====== TEXTE RETENU ======
Tuer 3 millions de milliards d’abeilles
16 Août 2020 , Rédigé par Thierry BILLET
Je suis né dans un département sucrier. L'automne, les routes y sont grasses de la terre qui tombent des tracteurs et des camions qui emmènent le légume aux sucreries. J'ai gardé la mémoire de l'odeur de la cuisson de la pulpe des betteraves à la sucrerie d'ABBEVILLE qui empestait la ville lorsque j'étais lycéen ou quand je contrôlais l'usine en tant qu'inspecteur du travail. A l'époque on ne parlait pas des néonicotinoïdes, ni des abeilles. Depuis quelques jours, les écologistes ne parlent que de cela. De l'impossibilité alléguée de se passer d'un pesticide contre un parasite et de l'accord du gouvernement pour une dérogation.
====== EXTRAIT DES DONNÉES ======
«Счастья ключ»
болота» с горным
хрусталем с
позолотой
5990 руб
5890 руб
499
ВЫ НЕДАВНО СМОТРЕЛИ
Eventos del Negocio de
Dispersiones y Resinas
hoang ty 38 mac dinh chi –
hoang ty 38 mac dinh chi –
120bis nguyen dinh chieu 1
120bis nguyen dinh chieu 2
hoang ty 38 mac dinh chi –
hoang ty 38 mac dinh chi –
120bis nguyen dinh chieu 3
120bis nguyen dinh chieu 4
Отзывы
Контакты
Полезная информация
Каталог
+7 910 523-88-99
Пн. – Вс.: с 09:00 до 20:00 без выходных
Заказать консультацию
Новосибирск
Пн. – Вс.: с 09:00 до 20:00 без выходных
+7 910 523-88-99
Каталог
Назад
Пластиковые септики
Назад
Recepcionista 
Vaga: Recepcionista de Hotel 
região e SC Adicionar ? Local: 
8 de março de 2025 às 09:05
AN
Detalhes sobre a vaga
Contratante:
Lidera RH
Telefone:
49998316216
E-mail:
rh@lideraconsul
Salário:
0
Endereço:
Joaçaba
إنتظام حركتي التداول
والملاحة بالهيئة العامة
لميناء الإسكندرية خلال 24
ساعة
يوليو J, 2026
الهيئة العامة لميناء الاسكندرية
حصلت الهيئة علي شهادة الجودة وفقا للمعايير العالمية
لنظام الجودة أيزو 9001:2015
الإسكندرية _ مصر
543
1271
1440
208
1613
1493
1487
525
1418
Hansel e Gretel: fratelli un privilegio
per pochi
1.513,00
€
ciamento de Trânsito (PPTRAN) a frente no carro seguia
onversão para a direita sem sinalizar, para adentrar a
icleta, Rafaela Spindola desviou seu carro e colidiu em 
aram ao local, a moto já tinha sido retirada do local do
======
Rédigez la suite du texte sur les abeilles et les néonicotinoïdes, en reprenant après sa dernière phrase.

Mme POMPILI, ministre de l'environnement et députée d'AMIENS parachutée en 2017, connait la taille des tracteurs des betteraviers établis sur des centaines d'hectares et a préféré sans doute ne pas faire de zèle sur le sujet, vue l'épaisseur de la vitre de sa permanence parlementaire.
Le gouvernement a donc dit OUI en prétendant que le risque pour les abeilles était faible avec l'utilisation de graines enrobées et donc sans pulvérisation pendant la période de floraison et qu'il n'y avait pas de substitution biologique possible. Le problème est que c'est un mensonge.
Dans LE MONDE du 12 août 2020, Stéphane FOUCART cite des études précises : "Une part très importante de l’insecticide appliqué sur les semences, de 80 % à plus de 98 % (selon des données publiées en 2003 dans le Bulletin of Insectology), demeure en effet dans les sols. Des cultures mellifères ou attractives pour les abeilles, non traitées mais semées l’année suivante, peuvent ainsi être contaminées et présenter un risque élevé pour les pollinisateurs"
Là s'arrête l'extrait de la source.